Speaker: 

Jack Xin

Institution: 

UCI

Time: 

Tuesday, April 30, 2024 - 3:00pm to 4:00pm

Location: 

440R

Multiscale time dependent partial differential equations (PDE) are challenging to  compute by traditional mesh based methods especially when their solutions develop  large gradients or concentrations at unknown locations.  Particle methods, based on microscopic aspects of the PDEs, are mesh free and self-adaptive,  yet still expensive when a long time or a resolved computation is necessary. 

We present DeepParticle, an integrated deep learning, optimal transport (OT),  and interacting particle (IP) approach, to speed up  generation and prediction of PDE dynamics through two case studies on transport  in fluid flows with chaotic streamlines:  

1) large time front speeds of Fisher-Kolmogorov-Petrovsky-Piskunov equation (FKPP); 

2) Keller-Segel (KS) chemotaxis system modeling bacteria evolution in the presence of a chemical attractant. 

Analysis of FKPP reduces the problem to a computation of principal eigenvalue of an advection-diffusion operator. A normalized Feynman-Kac representation  makes possible a genetic IP algorithm to  evolve the initial uniform particle distribution to a large time invariant measure  from which to extract front speeds. The invariant measure is parameterized  by a physical parameter (the Peclet number). We train a light weight deep neural network with local and global skip connections  to learn this family of invariant measures. The training data come  from IP computation in three dimensions at a few sample Peclet numbers. 

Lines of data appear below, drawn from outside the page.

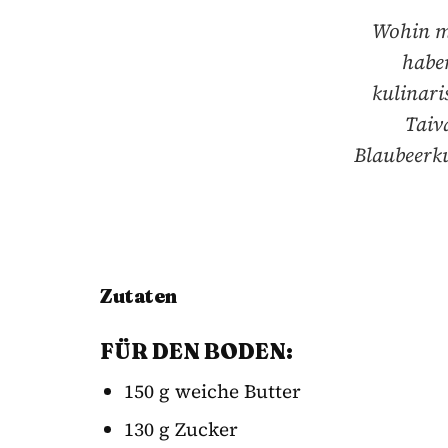
Wohin mi
haben
kulinari
Taiv
Blaubeerku
Zutaten
FÜR DEN BODEN:
150 g weiche Butter
130 g Zucker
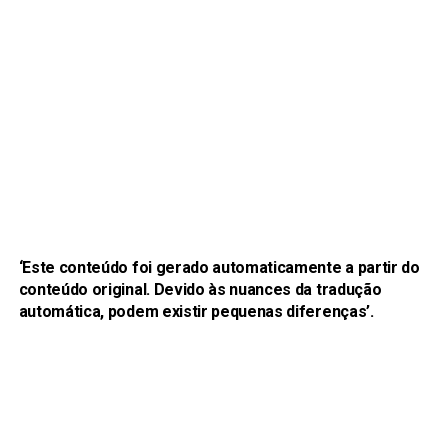
‘Este conteúdo foi gerado automaticamente a partir do
conteúdo original. Devido às nuances da tradução
automática, podem existir pequenas diferenças’.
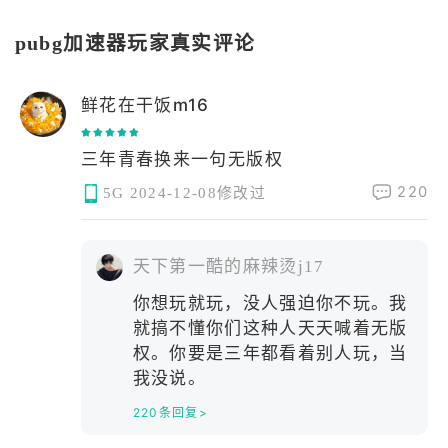
者，国际服还可能存在地区限制，
获取最有价值的物品。全新的战利
部分用户可能遇到商店搜不到游
品机制和风险回报系统，以及PUB
pubg加速器玩家真实评论
戏、提示设备不兼容或安装后闪退
GMobileMetroRoyale第31章中
等情况。如果选择APK手动安
的收藏品，为玩家提供了构建游戏
内经济的新途径。PUBGMobileM
鲜花在干饭m16
etroRoyale第31章：全新战利品
和经济机制《绝地求生手游》都市
大逃杀模式第31章引入了古董皇冠
三年青春换来一句无版权
蛋，这是一种独特的道具
220
5G
2024-12-08修改过
天下第一酷的麻辣烫j17
你想玩就玩，没人强迫你不玩。我
就搞不懂你们这种人天天喊着无版
权。你要是三年都看着别人玩，当
我没说。
220条回复>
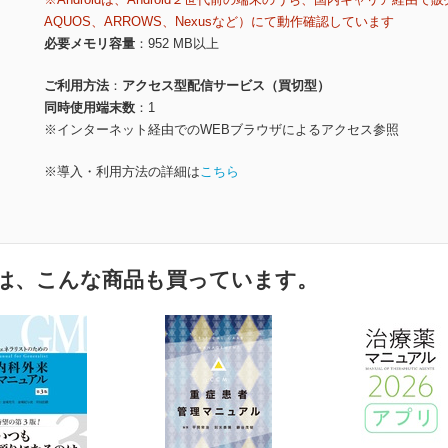
AQUOS、ARROWS、Nexusなど）にて動作確認しています
必要メモリ容量
952 MB以上
ご利用方法
アクセス型配信サービス（買切型）
同時使用端末数
1
※インターネット経由でのWEBブラウザによるアクセス参照
※導入・利用方法の詳細は
こちら
は、こんな商品も買っています。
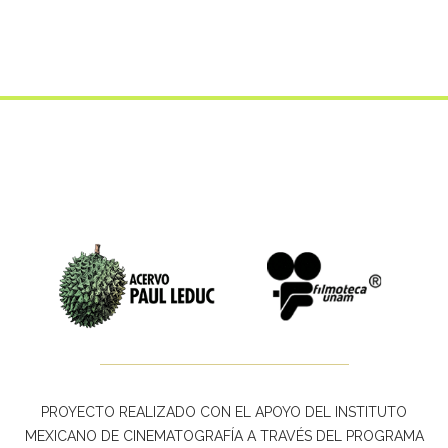
PROYECTO REALIZADO CON EL APOYO DEL INSTITUTO
MEXICANO DE CINEMATOGRAFÍA A TRAVÉS DEL PROGRAMA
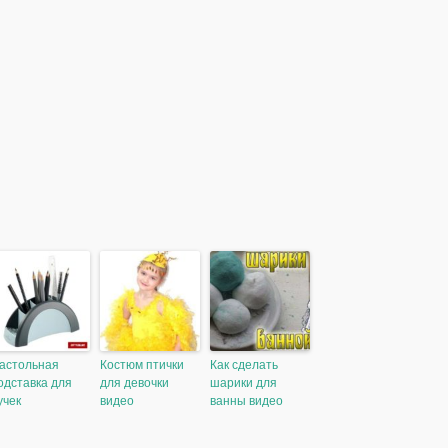
астольная
Костюм птички
Как сделать
одставка для
для девочки
шарики для
учек
видео
ванны видео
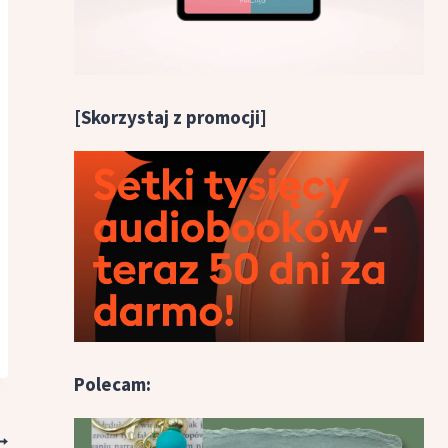
[Skorzystaj z promocji]
Polecam:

The training objective being minimized is a discrete Wasserstein distance in OT theory. The trained network predicts a more concentrated invariant measure at a larger Peclet number  and also serves as a warm start to accelerate IP computation. The KS is formulated as a McKean-Vlasov equation (macroscopic limit) of a stochastic IP system. The DeepParticle framework extends and  learns to generate various finite time bacterial aggregation patterns.